Only the consumer line that ended at Windows ME.

The Windows NT line, which subsumed the consumer line starting at Windows 2000, always used its own bootloader. So has Windows CE.

laumars · on Oct 20, 2017

Well yes, clearly. That's why I used past tense rather than saying "still uses" and why I didn't mention NT nor CE (I also didn't mention Microsoft BASIC nor Xenix - just so you know they didn't use DOS as a bootloader either :P). I figured the context was obvious given the audience of HN, but clearly not.

Anyhow, my point was just to reinforce the GP's point that it's ok to think about DOS as a bootloader because Microsoft have done exactly this themselves.

bogomipz · on Oct 20, 2017

Sure that's what the splash screen was actually hiding right?

laumars · on Oct 20, 2017

The splash screen would start when win.exe (or was it win.com? I forget now) started. So you'd catch a glimpse of DOS before the splash. This was back in the 9x era though. Back in the days of 3.x I think it was still pretty common to boot to DOS and then start Windows manually.

isostatic · on Oct 21, 2017

Yes in dos/win3.1 you might have win.exe at the end of autoexec.bat, you might have dosshell in there. You might have some Novell "login.exe" instead. Or maybe it was good old command.com.

Win95 had a full screen splash which was an RLE file called logo.sys, loaded by the win95 boot process. I don't think autoexec even ran under 95/98/me. I'm sure that Wikipedia will have the full history though.

laumars · on Oct 22, 2017

Autoexec did run on Win95. I remember spending hours tweaking it back in those days. Though I think it was mainly used for DOS programs and maybe some environmental variables (eg for JAVA).

I remember writing my own logo.sys boot splashes. If I recall correctly they were just bitmaps with a couple of values altered in a hex editor to define which sequence of colours (in the colour palette) to animate.

drngdds · on Oct 20, 2017

"This programming tutorial is great, but it could really use some giant meme images," said no one ever.

visarga · on Oct 20, 2017

Oh, that kind of kernel. There are many kernels - GPU kernels, SVM kernels, etc.

_ooqq · on Oct 20, 2017

...what Colonel?

varunagrawal · on Oct 20, 2017

Am I the only one who's pretty much done with reading these sort of rinse and repeat articles about just writing a bootloader in the name of a kernel?

vidarh · on Oct 20, 2017

Nobody is forcing you.

I wish we had more of these, not least because of the first comment: "great post. Didn't know it was this easy ;)"

People assume a lot of low level stuff like this is near magic not for mere mortals, and it's a great shame, because there's a lot of this kind of low level stuff that more people would benefit from playing with.

And because demystifying it is a great path to get people into kernel hacking even if they don't end up writing their own complete kernel.

gmueckl · on Oct 20, 2017

This stuff is not magic.

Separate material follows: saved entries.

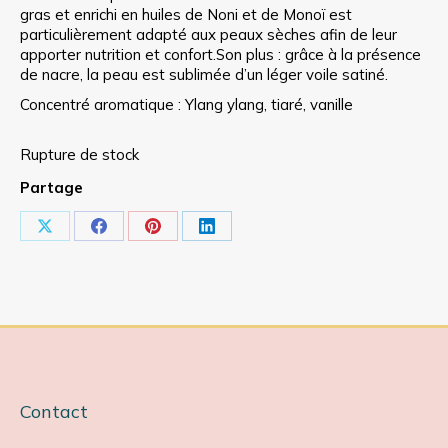
gras et enrichi en huiles de Noni et de Monoï est
particulièrement adapté aux peaux sèches afin de leur
apporter nutrition et confort.Son plus : grâce à la présence
de nacre, la peau est sublimée d’un léger voile satiné.
Concentré aromatique : Ylang ylang, tiaré, vanille
Rupture de stock
Partage
Partager
Partager
Partager
Partager
sur
sur
sur
sur
X
Facebook
Pinterest
LinkedIn
Contact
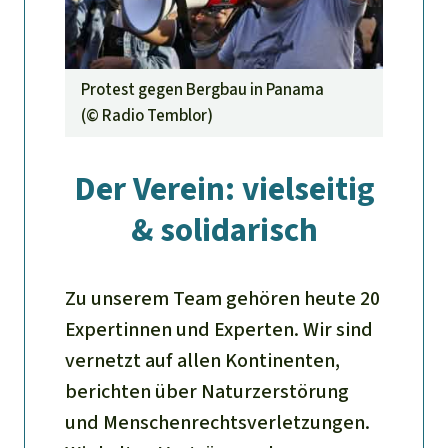
Protest gegen Bergbau in Panama
(©
Radio Temblor
)
Der Verein: vielseitig
& solidarisch
Zu unserem Team gehören heute 20
Expertinnen und Experten. Wir sind
vernetzt auf allen Kontinenten,
berichten über Naturzerstörung
und Menschenrechtsverletzungen.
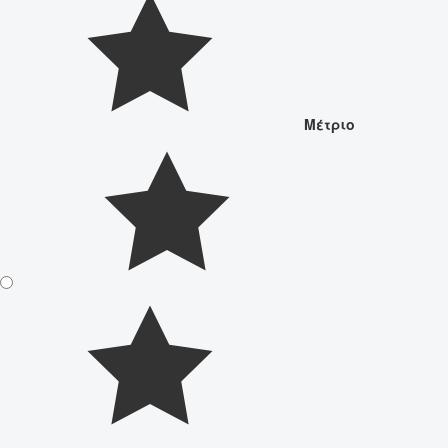
Μέτριο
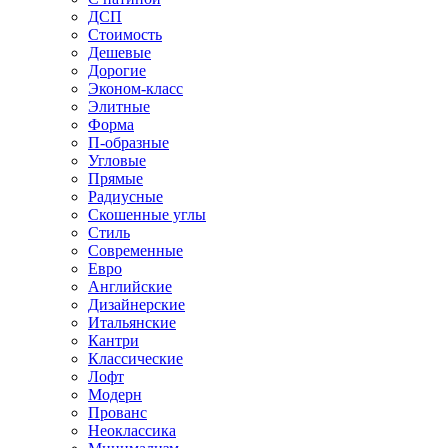
ДСП
Стоимость
Дешевые
Дорогие
Эконом-класс
Элитные
Форма
П-образные
Угловые
Прямые
Радиусные
Скошенные углы
Стиль
Современные
Евро
Английские
Дизайнерские
Итальянские
Кантри
Классические
Лофт
Модерн
Прованс
Неоклассика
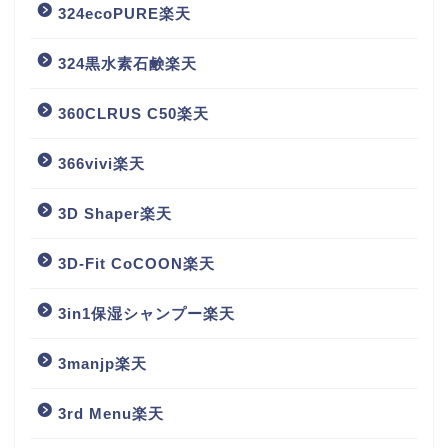
324ecoPURE楽天
324黒水素石鹸楽天
360CLRUS C50楽天
366vivi楽天
3D Shaper楽天
3D-Fit CoCOON楽天
3in1保湿シャンプー楽天
3manjp楽天
3rd Menu楽天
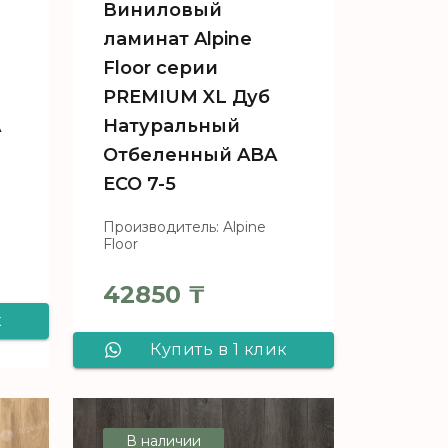
Виниловый
ламинат Alpine
Floor серии
PREMIUM XL Дуб
A
Натуральный
Отбеленный ABA
ECO 7-5
Производитель: Alpine
Floor
42850
₸
к
Купить в 1 клик
Виниловый
e
ламинат Alpine
В наличии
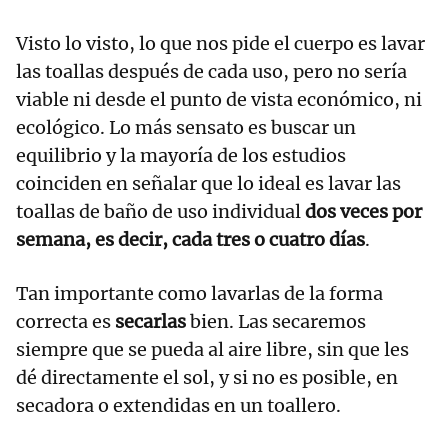
Visto lo visto, lo que nos pide el cuerpo es lavar
las toallas después de cada uso, pero no sería
viable ni desde el punto de vista económico, ni
ecológico. Lo más sensato es buscar un
equilibrio y la mayoría de los estudios
coinciden en señalar que lo ideal es lavar las
toallas de baño de uso individual
dos veces por
semana, es decir, cada tres o cuatro días
.
Tan importante como lavarlas de la forma
correcta es
secarlas
bien. Las secaremos
siempre que se pueda al aire libre, sin que les
dé directamente el sol, y si no es posible, en
secadora o extendidas en un toallero.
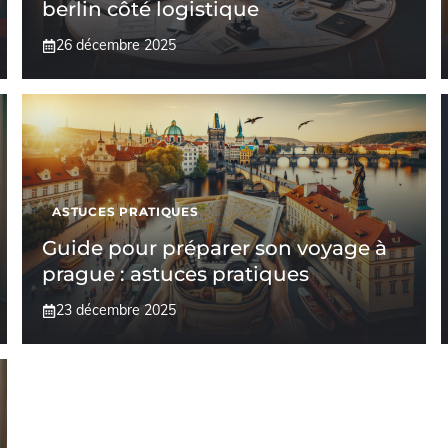
berlin côté logistique
26 décembre 2025
ASTUCES PRATIQUES
Guide pour préparer son voyage à
prague : astuces pratiques
23 décembre 2025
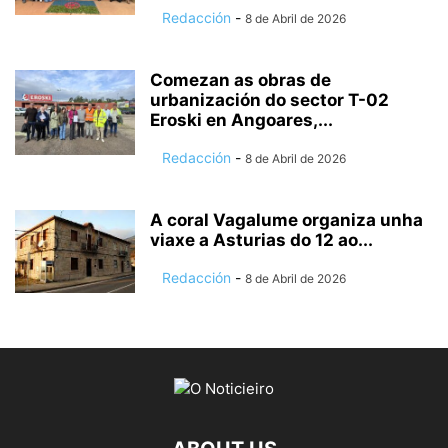
Redacción
-
8 de Abril de 2026
Comezan as obras de
urbanización do sector T-02
Eroski en Angoares,...
Redacción
-
8 de Abril de 2026
A coral Vagalume organiza unha
viaxe a Asturias do 12 ao...
Redacción
-
8 de Abril de 2026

But it requires a lot of reading and hunting for proper documentation on a platform as convoluted as x86. An ARM board would probably be way easier to play with. I never looked at the Pi. How well does it lend itself to this type of hacking?

vidarh · on Oct 21, 2017

Specific ARM boards might very well be easier, in that a lot of them are clean slate designs, so you're not dragging along nearly 40 years of PC history. But ARM CPU's themselves is plagued by the fact that OEMs can put pretty much whatever they want in there, so there is a proliferation of really weird beasts.

Tepix · on Oct 20, 2017

The article uses the grub bootloader so that part is missing. But I was expecting more when I read "kernel" as well.

shakna · on Oct 20, 2017

You could jump into a project like MikeOS, which has guides for modifying and extending [0], but the know-how from a bootloader should be enough to get you going.

[0] http://mikeos.sourceforge.net/handbook-sysdev.html

drwu · on Oct 20, 2017

I share the same feeling. I've done even a better boot loader which could load a simple shell on the floppy when I was 13. However, only in 16 bits and use bios INTs.

fredrb · on Oct 20, 2017

A simple Kernel shared with the community is better than a full-featured one kept to yourself.